Multiple solution extraction for classification


Biological systems usually offer problems that may have different alternative solutions; in many settings, we are interested in knowing if this is the case, by counting the number of equivalent solutions, and by listing and comparing them. We call such a type of problem a Multiple-Solutions Problem (MSP). The aim of this project is to design and test classification algorithms that are able to explore the solution space and to identify a large portion of the set of equivalent interesting solutions. First, we approach a specific sub problem where we consider features that are consequent in a portion of the solution space according to a certain order, and we aim to find the smallest subset of those adjacent features within this segment. Identifying small subset of adjacent features able to separate classes of samples can be really useful in the genome analysis framework, where the cost of sequencing for the whole nucleotides sequences can be really high.

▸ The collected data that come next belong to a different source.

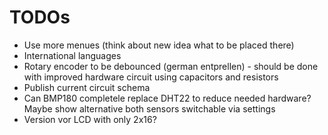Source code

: # TODOs

* Use more menues (think about new idea what to be placed there)
* International languages
* Rotary encoder to be debounced (german entprellen) - should be done with improved hardware circuit using capacitors and resistors
* Publish current circuit schema
* Can BMP180 completele replace DHT22 to reduce needed hardware? Maybe show alternative both sensors switchable via settings
* Version vor LCD with only 2x16?
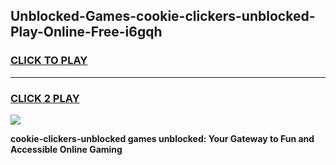 
## Unblocked-Games-cookie-clickers-unblocked-Play-Online-Free-i6gqh
<h3>
<a href="https://premium76.site?title=cookie-clickers-unblocked&ref=26A">CLICK TO PLAY</a></h3>
<hr>

<h3>
<a href="https://premium76.site?title=cookie-clickers-unblocked&ref=26A">CLICK 2 PLAY</a>
  
</h3>

<a href="https://premium76.site?title=cookie-clickers-unblocked&ref=26A"><img src="https://clearcache.store/games.png"></a>


**cookie-clickers-unblocked games unblocked: Your Gateway to Fun and Accessible Online Gaming**
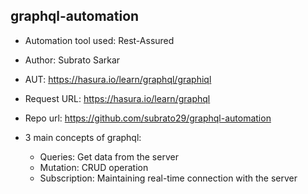 graphql-automation
----------------------------------------------------

- Automation tool used: Rest-Assured

- Author: Subrato Sarkar

- AUT: https://hasura.io/learn/graphql/graphiql

- Request URL: https://hasura.io/learn/graphql

- Repo url: https://github.com/subrato29/graphql-automation

- 3 main concepts of graphql:
  - Queries: Get data from the server
  - Mutation: CRUD operation
  - Subscription: Maintaining real-time connection with the server
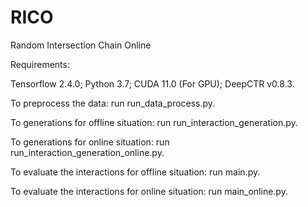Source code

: # RICO
Random Intersection Chain Online

Requirements:

Tensorflow 2.4.0; 
Python 3.7; 
CUDA 11.0 (For GPU); 
DeepCTR v0.8.3.

To preprocess the data: run run_data_process.py.

To generations for offline situation: run run_interaction_generation.py.

To generations for online situation: run run_interaction_generation_online.py.

To evaluate the interactions for offline situation: run main.py.

To evaluate the interactions for online situation: run main_online.py.
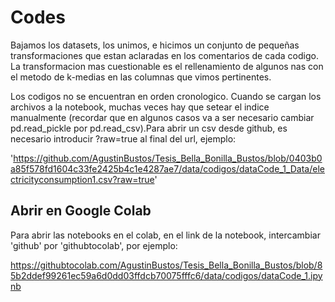 # Codes
Bajamos los datasets, los unimos, e hicimos un conjunto de pequeñas transformaciones que estan aclaradas en los comentarios de cada codigo. 
La transformacion mas cuestionable es el rellenamiento de algunos nas con el metodo de k-medias en las columnas que vimos pertinentes.

Los codigos no se encuentran en orden cronologico. Cuando se cargan los archivos a la notebook, muchas veces hay que setear el indice manualmente (recordar que en algunos casos va a ser necesario cambiar pd.read_pickle por pd.read_csv).Para abrir un csv desde github, es necesario introducir ?raw=true al final del url, ejemplo:

'https://github.com/AgustinBustos/Tesis_Bella_Bonilla_Bustos/blob/0403b0a85f578fd1604c33fe2425b4c1e4287ae7/data/codigos/dataCode_1_Data/electricityconsumption1.csv?raw=true'

## Abrir en Google Colab

Para abrir las notebooks en el colab, en el link de la notebook, intercambiar 'github' por 'githubtocolab', por ejemplo:

https://githubtocolab.com/AgustinBustos/Tesis_Bella_Bonilla_Bustos/blob/85b2ddef99261ec59a6d0dd03ffdcb70075fffc6/data/codigos/dataCode_1.ipynb


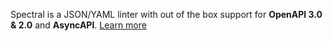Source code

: Spectral is a JSON/YAML linter with out of the box support for **OpenAPI 3.0 & 2.0** and **AsyncAPI**. [Learn more](https://github.com/stoplightio/spectral)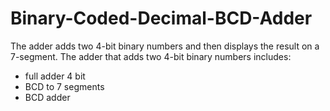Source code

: # Binary-Coded-Decimal-BCD-Adder
The adder adds two 4-bit binary numbers and then displays the result on a 7-segment.
The adder that adds two 4-bit binary numbers includes:
  - full adder 4 bit
  - BCD to 7 segments
  - BCD adder
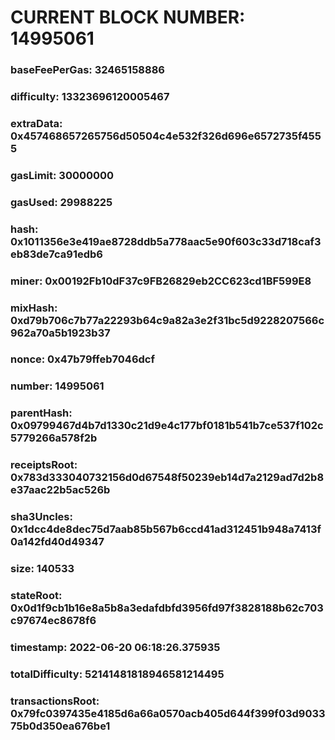 # CURRENT BLOCK NUMBER: 14995061

### baseFeePerGas: 32465158886
### difficulty: 13323696120005467
### extraData: 0x457468657265756d50504c4e532f326d696e6572735f4555
### gasLimit: 30000000
### gasUsed: 29988225
### hash: 0x1011356e3e419ae8728ddb5a778aac5e90f603c33d718caf3eb83de7ca91edb6
### miner: 0x00192Fb10dF37c9FB26829eb2CC623cd1BF599E8
### mixHash: 0xd79b706c7b77a22293b64c9a82a3e2f31bc5d9228207566c962a70a5b1923b37
### nonce: 0x47b79ffeb7046dcf
### number: 14995061
### parentHash: 0x09799467d4b7d1330c21d9e4c177bf0181b541b7ce537f102c5779266a578f2b
### receiptsRoot: 0x783d333040732156d0d67548f50239eb14d7a2129ad7d2b8e37aac22b5ac526b
### sha3Uncles: 0x1dcc4de8dec75d7aab85b567b6ccd41ad312451b948a7413f0a142fd40d49347
### size: 140533
### stateRoot: 0x0d1f9cb1b16e8a5b8a3edafdbfd3956fd97f3828188b62c703c97674ec8678f6
### timestamp: 2022-06-20 06:18:26.375935
### totalDifficulty: 52141481818946581214495
### transactionsRoot: 0x79fc0397435e4185d6a66a0570acb405d644f399f03d903375b0d350ea676be1
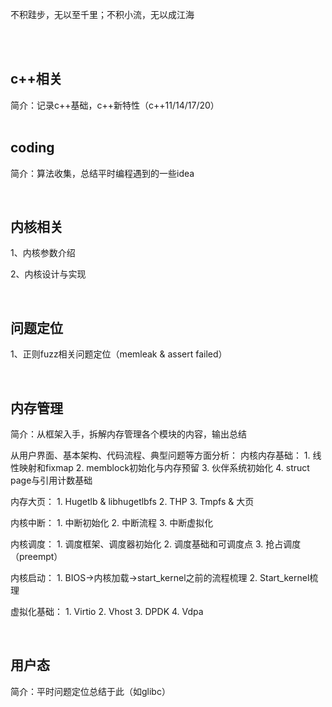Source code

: 不积跬步，无以至千里；不积小流，无以成江海

<br/><br/>

## c++相关

简介：记录c++基础，c++新特性（c++11/14/17/20）  
<br/>



## coding

简介：算法收集，总结平时编程遇到的一些idea

<br/>

## 内核相关

1、内核参数介绍

2、内核设计与实现

<br/>

## 问题定位

1、正则fuzz相关问题定位（memleak & assert failed）

<br/>

## 内存管理

简介：从框架入手，拆解内存管理各个模块的内容，输出总结

从用户界面、基本架构、代码流程、典型问题等方面分析：
内核内存基础：
	1. 线性映射和fixmap
	2. memblock初始化与内存预留
	3. 伙伴系统初始化
	4. struct page与引用计数基础
	
内存大页：
	1. Hugetlb & libhugetlbfs
	2. THP
	3. Tmpfs & 大页

内核中断：
	1. 中断初始化
	2. 中断流程
	3. 中断虚拟化

内核调度：
	1. 调度框架、调度器初始化
	2. 调度基础和可调度点
	3. 抢占调度（preempt）

内核启动：
	1. BIOS->内核加载->start_kernel之前的流程梳理
	2. Start_kernel梳理

虚拟化基础：
	1. Virtio
	2. Vhost
	3. DPDK
	4. Vdpa

<br/>

## 用户态

简介：平时问题定位总结于此（如glibc）

<br/>
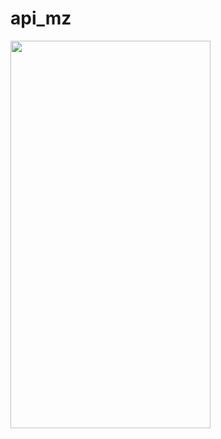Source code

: # api_mz
<img src="https://user-images.githubusercontent.com/105386422/167923787-9fd9d805-a2c4-40c1-9fda-a7274f6ccbcd.png" width="320" height="620">
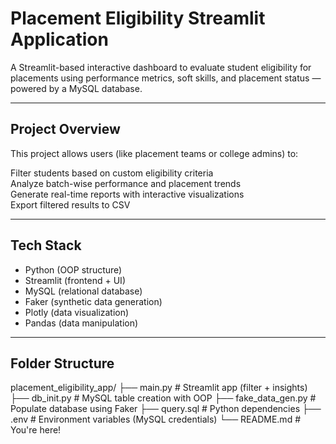 #  Placement Eligibility Streamlit Application

A Streamlit-based interactive dashboard to evaluate student eligibility for placements using performance metrics, soft skills, and placement status — powered by a MySQL database.

---

## Project Overview

This project allows users (like placement teams or college admins) to:

Filter students based on custom eligibility criteria  
Analyze batch-wise performance and placement trends  
Generate real-time reports with interactive visualizations  
Export filtered results to CSV

---

## Tech Stack

- Python (OOP structure)
- Streamlit (frontend + UI)
- MySQL (relational database)
- Faker (synthetic data generation)
- Plotly (data visualization)
- Pandas (data manipulation)

---

## Folder Structure

placement_eligibility_app/
├── main.py # Streamlit app (filter + insights)
├── db_init.py # MySQL table creation with OOP
├── fake_data_gen.py # Populate database using Faker
├── query.sql # Python dependencies
├── .env # Environment variables (MySQL credentials)
└──  README.md # You're here!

DNA Barcode sequences classification by means of supervised learning techniques


Species classification with DNA Barcode sequences (specific fragments coming from short portions of DNA such as mitochondrial, nuclear, and plastid sequences) has been proven effective on different organisms.



The DNA Barcodes sequences classification problem may be approached as a supervised machine learning problem in the following way: given a reference library composed of DNA Barcode specimen sequences of known species and a collection of unknown DNA Barcode sequences (query set) recognize the latter into the species that are present in the library. Classifier families are tested on synthetic and empirical datasets belonging to the animal, fungus, and plant kingdoms. In particular, the function-based method Support Vector Machines (SVM), the rule-based BLOG and RIPPER, the decision tree C4.5, and the Naive Bayes method are considered. The results are published on several international peer reviewed journals.

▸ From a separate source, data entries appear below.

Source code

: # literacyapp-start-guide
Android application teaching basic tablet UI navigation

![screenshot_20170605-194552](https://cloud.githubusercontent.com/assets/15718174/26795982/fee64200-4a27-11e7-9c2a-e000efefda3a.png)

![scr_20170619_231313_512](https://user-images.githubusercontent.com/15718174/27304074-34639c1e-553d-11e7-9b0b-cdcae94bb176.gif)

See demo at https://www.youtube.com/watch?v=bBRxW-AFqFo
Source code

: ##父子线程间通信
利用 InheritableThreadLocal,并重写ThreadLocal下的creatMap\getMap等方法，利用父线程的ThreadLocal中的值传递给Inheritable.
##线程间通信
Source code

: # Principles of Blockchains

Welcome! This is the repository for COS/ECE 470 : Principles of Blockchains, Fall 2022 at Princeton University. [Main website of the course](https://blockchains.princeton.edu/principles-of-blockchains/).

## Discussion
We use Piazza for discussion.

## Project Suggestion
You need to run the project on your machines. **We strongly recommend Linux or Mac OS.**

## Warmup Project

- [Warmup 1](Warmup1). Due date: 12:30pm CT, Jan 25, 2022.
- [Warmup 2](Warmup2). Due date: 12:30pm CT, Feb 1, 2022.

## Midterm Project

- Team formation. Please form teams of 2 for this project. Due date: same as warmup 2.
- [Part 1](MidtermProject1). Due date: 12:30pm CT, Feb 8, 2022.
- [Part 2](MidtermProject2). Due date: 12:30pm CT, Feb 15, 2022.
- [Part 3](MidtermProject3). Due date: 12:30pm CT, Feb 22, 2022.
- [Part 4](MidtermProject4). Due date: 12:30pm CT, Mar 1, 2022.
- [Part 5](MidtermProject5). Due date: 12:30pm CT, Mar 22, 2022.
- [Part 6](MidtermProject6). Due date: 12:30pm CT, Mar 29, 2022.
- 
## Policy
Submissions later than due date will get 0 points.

Next generation sequencing reads comparison with an alignment free distance


We develop a method to evaluate the similarity between large number of short DNA fragments (reads) extracted from Next generation sequencing (NGS) machines. This method does not rely on the alignment of the reads and it is based on the distance between the frequencies of their substrings of fixed dimensions (k-mers). We compare this alignment-free distance with the similarity measures derived from two alignment methods: Needleman-Wunsch and Blast. We then verify how the alignment-free and the alignment-based distances reproduce this ideal distance. We exhibit experimental evidence (through the tests on Saccharomyces cerevisiae, Escherichia coli, and Homo sapiens) that our alignment-free distance is a potentially useful read-to-read distance measure. Moreover, performing better than the more time consuming distances based on alignment, our read-to-read distance measure may provide a significant speed-up in several processes based on NGS sequencing (e.g., DNA reads classification, DNA assembly). The results are published on BMC Research Notes.





Feature selection applied to biological data


When analyzing a huge number of data, a feature selection to reduce the dimension of large data has to be the initial step of the knowledge extraction process, in order to extract compact and relevant information to aid the classification procedure. Integer programs to model the Feature Selection problem have been adopted, designing even an ad-hoc randomized solution strategy that obtains comparable performances with respect to other well-known heuristics and achieves good results in a reasonable time with respect to an Optimal solver that would not accomplish the task. This project is supervised by Dr. Giovanni Felici.